At a drawing lesson Harry Pieris once told me that as a student in London he had been required to paint a composition of figures for which he had no reference – no models. He had chosen Christ on the road to Emmaus as his subject, and found it one of the most daunting tasks he had ever undertaken. He was quite apologetic about it but took the opportunity to demonstrate the extent to which the live subject could draw from the artist responses which would clearly not be there had he been left to his imagination alone.
Martin Russell writing in The Colombo Times of Ceylon annual of 1953, said that Harry Pieris had, “to some extent, sacrificed his position as a painter for that of a teacher … If one day, a National Portrait Gallery comes into existence in Sri Lanka. Harry Pieris’ work will have the premier place in it for our generation. His soft, glowing colours and careful design, and his acute powers of observation, are among the most impressive facets of Ceylon painting.”
Ever the teacher. Harry Pieris was passionate in his appeal for the preservation of the national heritage and for a place for a permanent exhibition of the best contemporary art. In a talk on radio, he asked what had been done, since Independence. “to educate our people to learn from the past and to create for the future? We have a fine art academy, now a department of aesthetic studies in a university, but I never noticed there a single reproduction of any of the ancient masterpieces of either this country or of Asia to inspire the students. This applies, as well, to all our schools in Colombo and the provinces. I have not come across any books in Sinhala on the art treasures of Asia or Europe which would be of help to the local student.
“I was fortunate as a young man to study art abroad. It was in Europe that I became acquainted with the art of the East and learned to appreciate it, because the museums and art galleries displayed great works both of the East and the West, and students were given every encouragement and facilities to study them … In this country the local student has no such facilities but this is a defect which is in the hands of our people to correct.”
Harry Pieris made a vigorous plea for a national gallery to contain copies of temple paintings, for instance, which he observed, were like the illuminated manuscripts of Europe, “invaluable records of past manners and customs; and easel paintings, such as the work of Justin Daraniyagala and David Paynter which”, he argued, “if suitably housed and exhibited could be of immense value to our students as well as those interested in contemporary art.”
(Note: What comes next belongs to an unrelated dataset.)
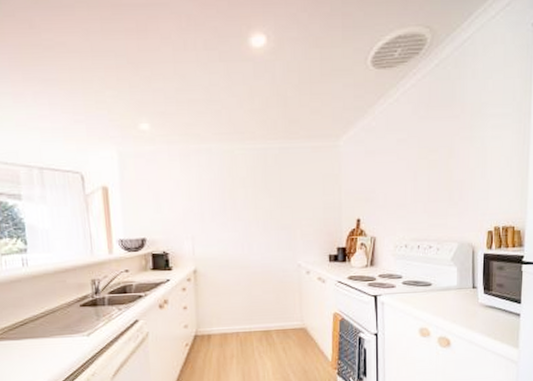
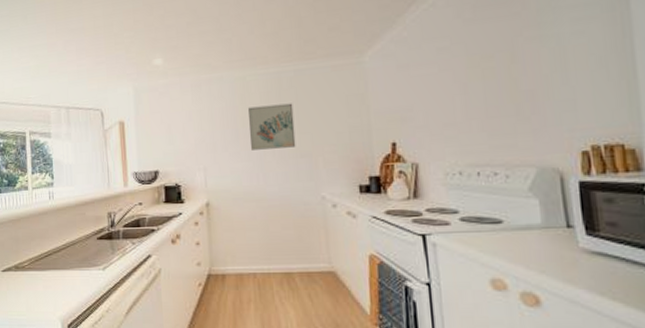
wall art: none [235,179,278,221] -> present [248,103,296,150]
To which end Harry Pieris established the Sapumal Foundation. (See Appendix C). “Sapumal” was his childhood nickname, given by members of the Pieris family. The flower of the sapu, it seems, never blooms in full but opens only partially – a comment on Harry Pieris’ turn of mind. In giving the establishment his nickname he has had the last laugh. His entire estate has been bequeathed to the foundation in the pursuit of his own enthusiasms, leaving none to his family bar a niece.
Ever the teacher, as I say, he never let the opportunity to instruct pass. On a visit to him in 1985, he introduced me to two young visitors, art students, who had come for advice. He turned their questions towards me as well, so that, he said, they could draw me out on whatever experience I may have had to offer. His most illustrious pupils were Ivan Peries and Richard Gabriel, both of whom of course venerated him, and about whom more anon.